### Exercise aim
Format the lines below as a JSON list of strings, with one string per line and no blank lines. Leave out the pictures.

### Records to process

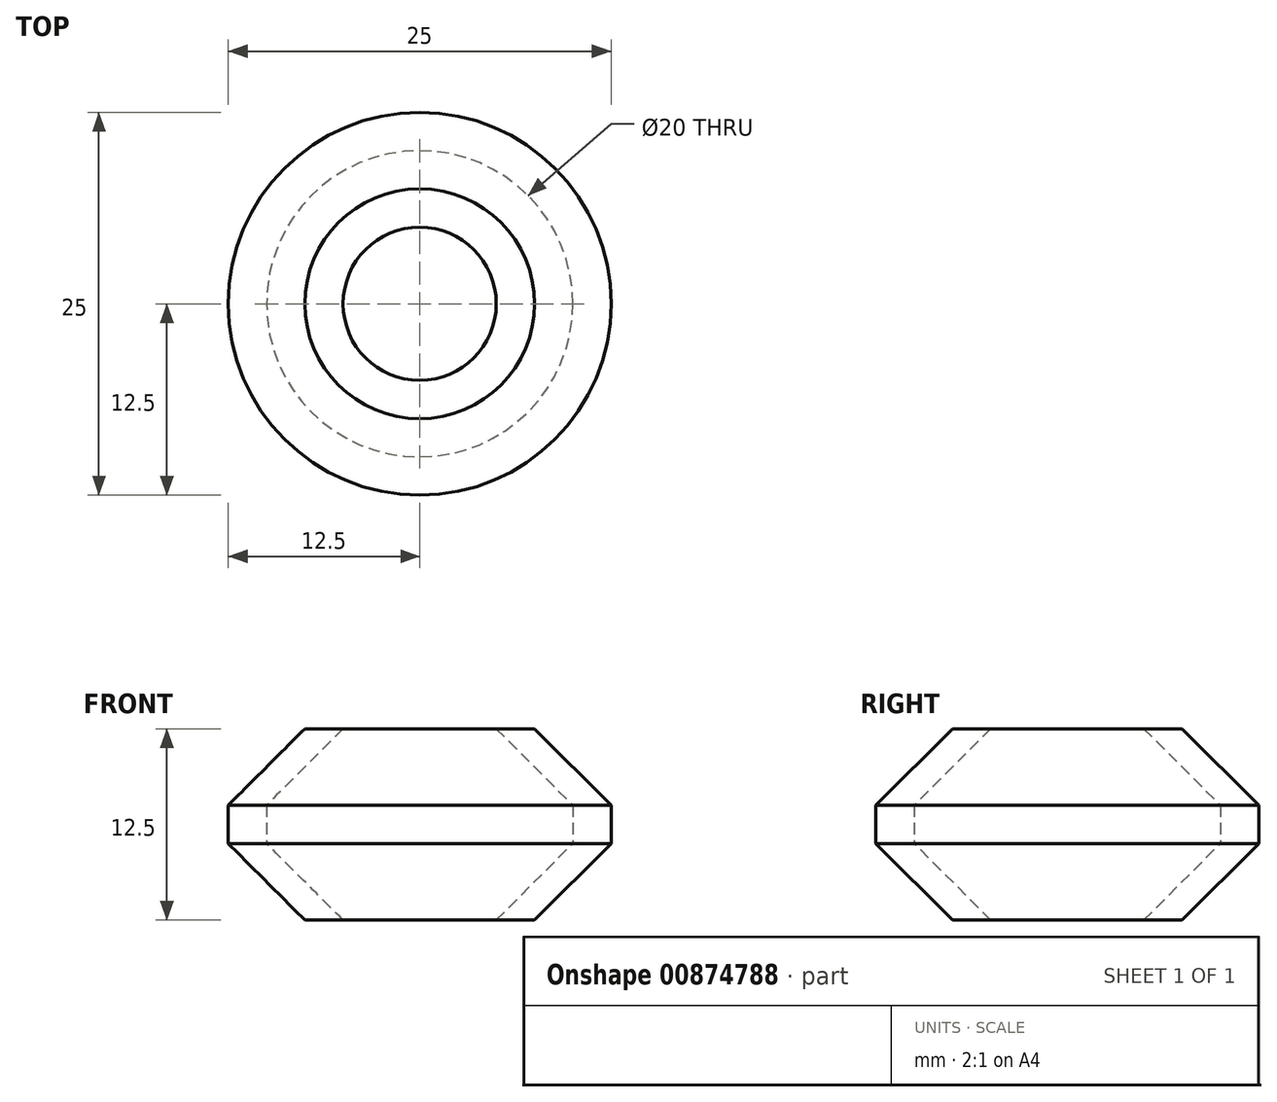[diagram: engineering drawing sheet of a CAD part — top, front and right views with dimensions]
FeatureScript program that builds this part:
annotation { "Feature Type Name" : "Feature", "Feature Type Description" : "" }
export const myFeature = defineFeature(function(context is Context, id is Id, definition is map)
    precondition{}
    {
        {
            var Q0;
            Q0=qCreatedBy(makeId("Front.planeOp"),FACE);
            var sketch = newSketch(context, id + "F0", { "sketchPlane" : qUnion([Q0])});
            skLineSegment(sketch, "E0", {"start": v(0, 0) * mm, "end": v(0, 5) * mm});
            skLineSegment(sketch, "E1", {"start": v(0, 5) * mm, "end": v(0, 7.5) * mm});
            skLineSegment(sketch, "E2", {"start": v(0, 7.5) * mm, "end": v(0, 12.5) * mm});
            skLineSegment(sketch, "E3", {"start": v(0, 7.5) * mm, "end": v(2.5, 7.5) * mm});
            skLineSegment(sketch, "E4", {"start": v(2.5, 7.5) * mm, "end": v(2.5, 5) * mm});
            skLineSegment(sketch, "E5", {"start": v(2.5, 5) * mm, "end": v(0, 5) * mm});
            skLineSegment(sketch, "E6", {"start": v(2.5, 7.5) * mm, "end": v(5, 7.5) * mm});
            skLineSegment(sketch, "E7", {"start": v(0, 7.5) * mm, "end": v(5, 12.5) * mm});
            skLineSegment(sketch, "E8", {"start": v(5, 12.5) * mm, "end": v(7.5, 12.5) * mm});
            skLineSegment(sketch, "E9", {"start": v(2.5, 7.5) * mm, "end": v(7.5, 12.5) * mm});
            skLineSegment(sketch, "E10", {"start": v(2.5, 5) * mm, "end": v(7.5, 0) * mm});
            skLineSegment(sketch, "E11", {"start": v(7.5, 0) * mm, "end": v(5, 0) * mm});
            skPoint(sketch, "E11.endSnap0", {"position": v(5, 2.5) * mm});
            skLineSegment(sketch, "E12", {"start": v(5, 0) * mm, "end": v(0, 5) * mm});
            skLineSegment(sketch, "E13", {"start": v(2.5, 6.25) * mm, "end": v(12.5, 6.25) * mm});
            skLineSegment(sketch, "E14", {"start": v(12.5, 6.25) * mm, "end": v(12.5, 12.4) * mm});
            skSolve(sketch);
        }
        {
            var Q0;
            Q0=makeQuery(id+"F0.imprint","IMPRINT",FACE,{"disambiguationData":[TD([[makeQuery(id+"F0.imprint","IMPRINT",EDGE,{"derivedFrom":sQuery(id+"F0.wireOp",EDGE,"E3")}),1.0]])]});
            var Q1;
            Q1=makeQuery(id+"F0.imprint","IMPRINT",FACE,{"disambiguationData":[TD([[makeQuery(id+"F0.imprint","IMPRINT",EDGE,{"derivedFrom":sQuery(id+"F0.wireOp",EDGE,"E1")}),-1.0]])]});
            var Q2;
            Q2=makeQuery(id+"F0.imprint","IMPRINT",FACE,{"disambiguationData":[TD([[makeQuery(id+"F0.imprint","IMPRINT",EDGE,{"derivedFrom":sQuery(id+"F0.wireOp",EDGE,"E5")}),1.0]])]});
            var Q3;
            Q3=sQuery(id+"F0.wireOp",EDGE,"E14");
            revolve(context, id + "F1", {"surfaceOperationType" : NewSurfaceOperationType.NEW, "entities" : qUnion([Q0, Q1, Q2]), "axis" : qUnion([Q3]), "revolveType" : RevolveType.FULL});
        }
    });
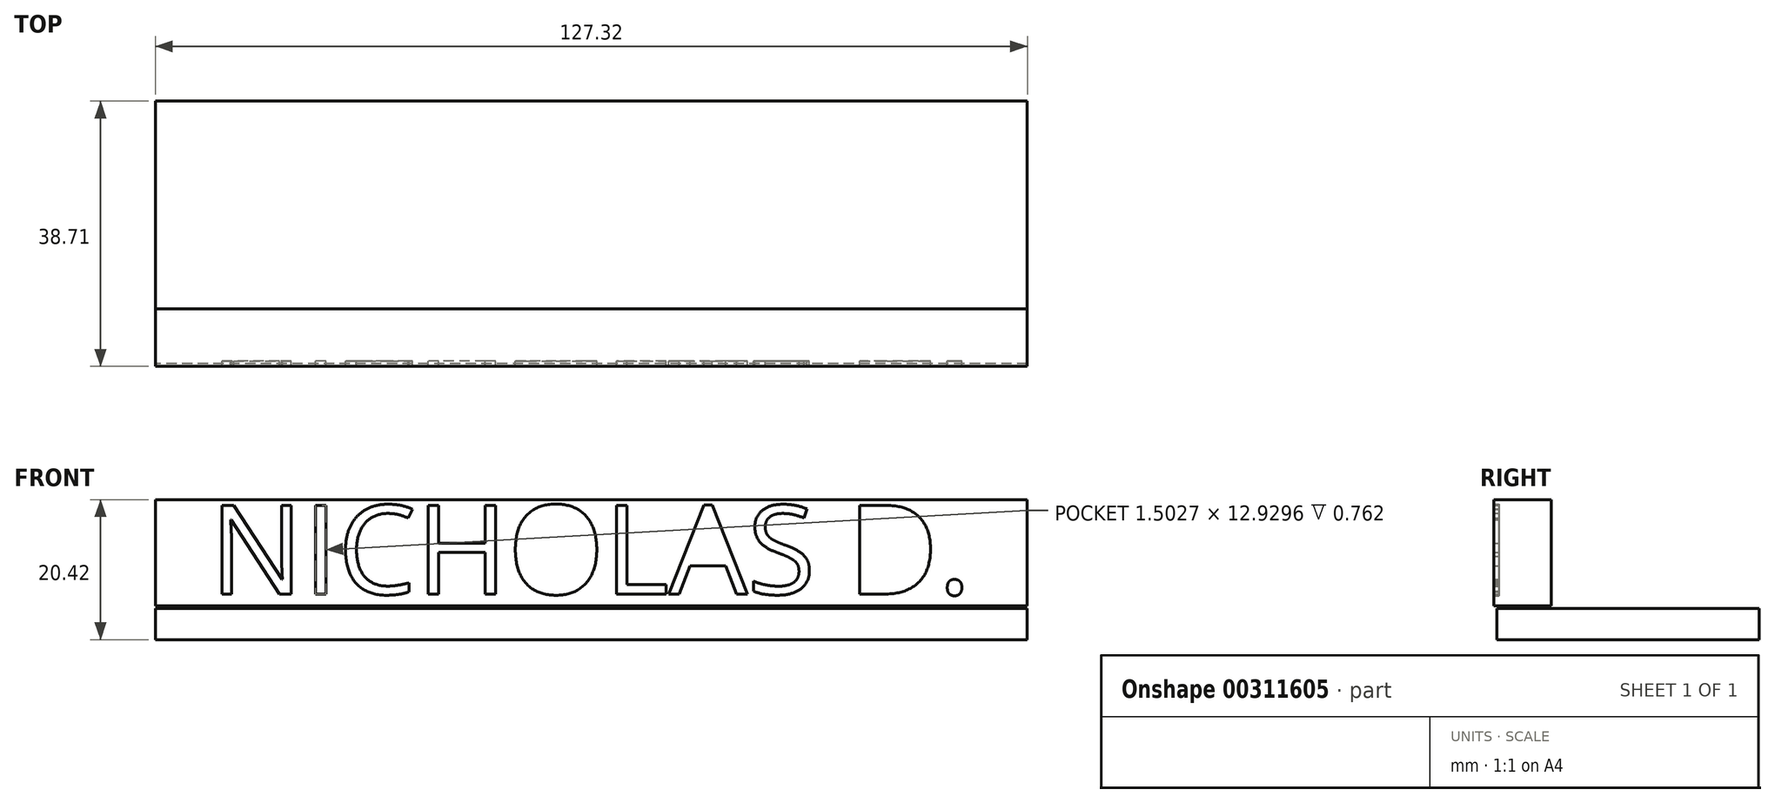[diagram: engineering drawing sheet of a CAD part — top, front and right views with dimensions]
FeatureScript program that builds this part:
annotation { "Feature Type Name" : "Feature", "Feature Type Description" : "" }
export const myFeature = defineFeature(function(context is Context, id is Id, definition is map)
    precondition{}
    {
        {
            var Q0;
            Q0=qCreatedBy(makeId("Top.planeOp"),FACE);
            var sketch = newSketch(context, id + "F0", { "sketchPlane" : qUnion([Q0])});
            skLineSegment(sketch, "E0.bottom", {"start": v(63.66, -19.15) * mm, "end": v(-63.66, -19.15) * mm});
            skLineSegment(sketch, "E0.top", {"start": v(63.66, 19.15) * mm, "end": v(-63.66, 19.15) * mm});
            skLineSegment(sketch, "E0.left", {"start": v(63.66, -19.15) * mm, "end": v(63.66, 19.15) * mm});
            skLineSegment(sketch, "E0.right", {"start": v(-63.66, -19.15) * mm, "end": v(-63.66, 19.15) * mm});
            skPoint(sketch, "E0.middle", {"position": v(0, 0) * mm});
            skSolve(sketch);
        }
        {
            var Q0;
            Q0=makeQuery(id+"F0.imprint","IMPRINT",FACE,{"disambiguationData":[TD([[makeQuery(id+"F0.imprint","IMPRINT",EDGE,{"derivedFrom":sQuery(id+"F0.wireOp",EDGE,"E0.bottom")}),-1.0]])]});
            extrude(context, id + "F1", {"entities" : qUnion([Q0]), "depth" : 3.56 * mm, "hasSecondDirection" : true, "secondDirectionOppositeDirection" : true, "secondDirectionDepth" : 1.02 * mm});
        }
        {
            var Q0;
            Q0=qCreatedBy(makeId("Front.planeOp"),FACE);
            var sketch = newSketch(context, id + "F2", { "sketchPlane" : qUnion([Q0])});
            skLineSegment(sketch, "E1.bottom", {"start": v(63.65, 3.88) * mm, "end": v(-63.65, 3.88) * mm});
            skLineSegment(sketch, "E1.top", {"start": v(63.65, 19.4) * mm, "end": v(-63.65, 19.4) * mm});
            skLineSegment(sketch, "E1.left", {"start": v(63.65, 3.88) * mm, "end": v(63.65, 19.4) * mm});
            skLineSegment(sketch, "E1.right", {"start": v(-63.65, 3.88) * mm, "end": v(-63.65, 19.4) * mm});
            skPoint(sketch, "E1.middle", {"position": v(0, 11.64) * mm});
            skSolve(sketch);
        }
        {
            var Q0;
            Q0=makeQuery(id+"F2.imprint","IMPRINT",FACE,{"disambiguationData":[TD([[makeQuery(id+"F2.imprint","IMPRINT",EDGE,{"derivedFrom":sQuery(id+"F2.wireOp",EDGE,"E1.bottom")}),-1.0]])]});
            extrude(context, id + "F3", {"entities" : qUnion([Q0]), "depth" : 18.8 * mm, "hasSecondDirection" : true, "secondDirectionOppositeDirection" : false, "secondDirectionDepth" : 11.18 * mm});
        }
        {
            var Q0;
            Q0=makeQuery(id+"F3.opExtrude","CAP_FACE",FACE,{"disambiguationData":[OSD([sQuery(id+"F2.wireOp",EDGE,"E1.bottom"),sQuery(id+"F2.wireOp",EDGE,"E1.top"),sQuery(id+"F2.wireOp",EDGE,"E1.left"),sQuery(id+"F2.wireOp",EDGE,"E1.right")])],"isStart":false});
            var sketch = newSketch(context, id + "F4", { "sketchPlane" : qUnion([Q0])});
            skText(sketch, "E2", { "text": "NICHOLAS D.", "fontName": "OpenSans-Regular.ttf"});
            const initialGuessF4  = {"E2": [-0.05569, 0.00564, 1, 0, 0.01304]};
            skSetInitialGuess(sketch, initialGuessF4);
            skSolve(sketch);
        }
        {
            var Q0;
            Q0=makeQuery(id+"F4.imprint","IMPRINT",FACE,{"disambiguationData":[TD([[makeQuery(id+"F4.imprint","IMPRINT",EDGE,{"derivedFrom":sQuery(id+"F4.wireOp",EDGE,"E2.sketch_text.stroke-0")}),1.0]])]});
            extrude(context, id + "F5", {"entities" : qUnion([Q0]), "operationType" : NewBodyOperationType.ADD, "depth" : 0.76 * mm});
        }
    });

### Exercise solution
[
  "[diagram: engineering drawing sheet of a CAD part — top, front and right views with dimensions]",
  "FeatureScript program that builds this part:",
  "annotation { \"Feature Type Name\" : \"Feature\", \"Feature Type Description\" : \"\" }",
  "export const myFeature = defineFeature(function(context is Context, id is Id, definition is map)",
  "    precondition{}",
  "    {",
  "        {",
  "            var Q0;",
  "            Q0=qCreatedBy(makeId(\"Front.planeOp\"),FACE);",
  "            var sketch = newSketch(context, id + \"F0\", { \"sketchPlane\" : qUnion([Q0])});",
  "            skLineSegment(sketch, \"E0\", {\"start\": v(0, 0) * mm, \"end\": v(0, 5) * mm});",
  "            skLineSegment(sketch, \"E1\", {\"start\": v(0, 5) * mm, \"end\": v(0, 7.5) * mm});",
  "            skLineSegment(sketch, \"E2\", {\"start\": v(0, 7.5) * mm, \"end\": v(0, 12.5) * mm});",
  "            skLineSegment(sketch, \"E3\", {\"start\": v(0, 7.5) * mm, \"end\": v(2.5, 7.5) * mm});",
  "            skLineSegment(sketch, \"E4\", {\"start\": v(2.5, 7.5) * mm, \"end\": v(2.5, 5) * mm});",
  "            skLineSegment(sketch, \"E5\", {\"start\": v(2.5, 5) * mm, \"end\": v(0, 5) * mm});",
  "            skLineSegment(sketch, \"E6\", {\"start\": v(2.5, 7.5) * mm, \"end\": v(5, 7.5) * mm});",
  "            skLineSegment(sketch, \"E7\", {\"start\": v(0, 7.5) * mm, \"end\": v(5, 12.5) * mm});",
  "            skLineSegment(sketch, \"E8\", {\"start\": v(5, 12.5) * mm, \"end\": v(7.5, 12.5) * mm});",
  "            skLineSegment(sketch, \"E9\", {\"start\": v(2.5, 7.5) * mm, \"end\": v(7.5, 12.5) * mm});",
  "            skLineSegment(sketch, \"E10\", {\"start\": v(2.5, 5) * mm, \"end\": v(7.5, 0) * mm});",
  "            skLineSegment(sketch, \"E11\", {\"start\": v(7.5, 0) * mm, \"end\": v(5, 0) * mm});",
  "            skPoint(sketch, \"E11.endSnap0\", {\"position\": v(5, 2.5) * mm});",
  "            skLineSegment(sketch, \"E12\", {\"start\": v(5, 0) * mm, \"end\": v(0, 5) * mm});",
  "            skLineSegment(sketch, \"E13\", {\"start\": v(2.5, 6.25) * mm, \"end\": v(12.5, 6.25) * mm});",
  "            skLineSegment(sketch, \"E14\", {\"start\": v(12.5, 6.25) * mm, \"end\": v(12.5, 12.4) * mm});",
  "            skSolve(sketch);",
  "        }",
  "        {",
  "            var Q0;",
  "            Q0=makeQuery(id+\"F0.imprint\",\"IMPRINT\",FACE,{\"disambiguationData\":[TD([[makeQuery(id+\"F0.imprint\",\"IMPRINT\",EDGE,{\"derivedFrom\":sQuery(id+\"F0.wireOp\",EDGE,\"E3\")}),1.0]])]});",
  "            var Q1;",
  "            Q1=makeQuery(id+\"F0.imprint\",\"IMPRINT\",FACE,{\"disambiguationData\":[TD([[makeQuery(id+\"F0.imprint\",\"IMPRINT\",EDGE,{\"derivedFrom\":sQuery(id+\"F0.wireOp\",EDGE,\"E1\")}),-1.0]])]});",
  "            var Q2;",
  "            Q2=makeQuery(id+\"F0.imprint\",\"IMPRINT\",FACE,{\"disambiguationData\":[TD([[makeQuery(id+\"F0.imprint\",\"IMPRINT\",EDGE,{\"derivedFrom\":sQuery(id+\"F0.wireOp\",EDGE,\"E5\")}),1.0]])]});",
  "            var Q3;",
  "            Q3=sQuery(id+\"F0.wireOp\",EDGE,\"E14\");",
  "            revolve(context, id + \"F1\", {\"surfaceOperationType\" : NewSurfaceOperationType.NEW, \"entities\" : qUnion([Q0, Q1, Q2]), \"axis\" : qUnion([Q3]), \"revolveType\" : RevolveType.FULL});",
  "        }",
  "    });",
  "[diagram: engineering drawing sheet of a CAD part — top, front and right views with dimensions]",
  "FeatureScript program that builds this part:",
  "annotation { \"Feature Type Name\" : \"Feature\", \"Feature Type Description\" : \"\" }",
  "export const myFeature = defineFeature(function(context is Context, id is Id, definition is map)",
  "    precondition{}",
  "    {",
  "        {",
  "            var Q0;",
  "            Q0=qCreatedBy(makeId(\"Top.planeOp\"),FACE);",
  "            var sketch = newSketch(context, id + \"F0\", { \"sketchPlane\" : qUnion([Q0])});",
  "            skLineSegment(sketch, \"E0.bottom\", {\"start\": v(63.66, -19.15) * mm, \"end\": v(-63.66, -19.15) * mm});",
  "            skLineSegment(sketch, \"E0.top\", {\"start\": v(63.66, 19.15) * mm, \"end\": v(-63.66, 19.15) * mm});",
  "            skLineSegment(sketch, \"E0.left\", {\"start\": v(63.66, -19.15) * mm, \"end\": v(63.66, 19.15) * mm});",
  "            skLineSegment(sketch, \"E0.right\", {\"start\": v(-63.66, -19.15) * mm, \"end\": v(-63.66, 19.15) * mm});",
  "            skPoint(sketch, \"E0.middle\", {\"position\": v(0, 0) * mm});",
  "            skSolve(sketch);",
  "        }",
  "        {",
  "            var Q0;",
  "            Q0=makeQuery(id+\"F0.imprint\",\"IMPRINT\",FACE,{\"disambiguationData\":[TD([[makeQuery(id+\"F0.imprint\",\"IMPRINT\",EDGE,{\"derivedFrom\":sQuery(id+\"F0.wireOp\",EDGE,\"E0.bottom\")}),-1.0]])]});",
  "            extrude(context, id + \"F1\", {\"entities\" : qUnion([Q0]), \"depth\" : 3.56 * mm, \"hasSecondDirection\" : true, \"secondDirectionOppositeDirection\" : true, \"secondDirectionDepth\" : 1.02 * mm});",
  "        }",
  "        {",
  "            var Q0;",
  "            Q0=qCreatedBy(makeId(\"Front.planeOp\"),FACE);",
  "            var sketch = newSketch(context, id + \"F2\", { \"sketchPlane\" : qUnion([Q0])});",
  "            skLineSegment(sketch, \"E1.bottom\", {\"start\": v(63.65, 3.88) * mm, \"end\": v(-63.65, 3.88) * mm});",
  "            skLineSegment(sketch, \"E1.top\", {\"start\": v(63.65, 19.4) * mm, \"end\": v(-63.65, 19.4) * mm});",
  "            skLineSegment(sketch, \"E1.left\", {\"start\": v(63.65, 3.88) * mm, \"end\": v(63.65, 19.4) * mm});",
  "            skLineSegment(sketch, \"E1.right\", {\"start\": v(-63.65, 3.88) * mm, \"end\": v(-63.65, 19.4) * mm});",
  "            skPoint(sketch, \"E1.middle\", {\"position\": v(0, 11.64) * mm});",
  "            skSolve(sketch);",
  "        }",
  "        {",
  "            var Q0;",
  "            Q0=makeQuery(id+\"F2.imprint\",\"IMPRINT\",FACE,{\"disambiguationData\":[TD([[makeQuery(id+\"F2.imprint\",\"IMPRINT\",EDGE,{\"derivedFrom\":sQuery(id+\"F2.wireOp\",EDGE,\"E1.bottom\")}),-1.0]])]});",
  "            extrude(context, id + \"F3\", {\"entities\" : qUnion([Q0]), \"depth\" : 18.8 * mm, \"hasSecondDirection\" : true, \"secondDirectionOppositeDirection\" : false, \"secondDirectionDepth\" : 11.18 * mm});",
  "        }",
  "        {",
  "            var Q0;",
  "            Q0=makeQuery(id+\"F3.opExtrude\",\"CAP_FACE\",FACE,{\"disambiguationData\":[OSD([sQuery(id+\"F2.wireOp\",EDGE,\"E1.bottom\"),sQuery(id+\"F2.wireOp\",EDGE,\"E1.top\"),sQuery(id+\"F2.wireOp\",EDGE,\"E1.left\"),sQuery(id+\"F2.wireOp\",EDGE,\"E1.right\")])],\"isStart\":false});",
  "            var sketch = newSketch(context, id + \"F4\", { \"sketchPlane\" : qUnion([Q0])});",
  "            skText(sketch, \"E2\", { \"text\": \"NICHOLAS D.\", \"fontName\": \"OpenSans-Regular.ttf\"});",
  "            const initialGuessF4  = {\"E2\": [-0.05569, 0.00564, 1, 0, 0.01304]};",
  "            skSetInitialGuess(sketch, initialGuessF4);",
  "            skSolve(sketch);",
  "        }",
  "        {",
  "            var Q0;",
  "            Q0=makeQuery(id+\"F4.imprint\",\"IMPRINT\",FACE,{\"disambiguationData\":[TD([[makeQuery(id+\"F4.imprint\",\"IMPRINT\",EDGE,{\"derivedFrom\":sQuery(id+\"F4.wireOp\",EDGE,\"E2.sketch_text.stroke-0\")}),1.0]])]});",
  "            extrude(context, id + \"F5\", {\"entities\" : qUnion([Q0]), \"operationType\" : NewBodyOperationType.ADD, \"depth\" : 0.76 * mm});",
  "        }",
  "    });"
]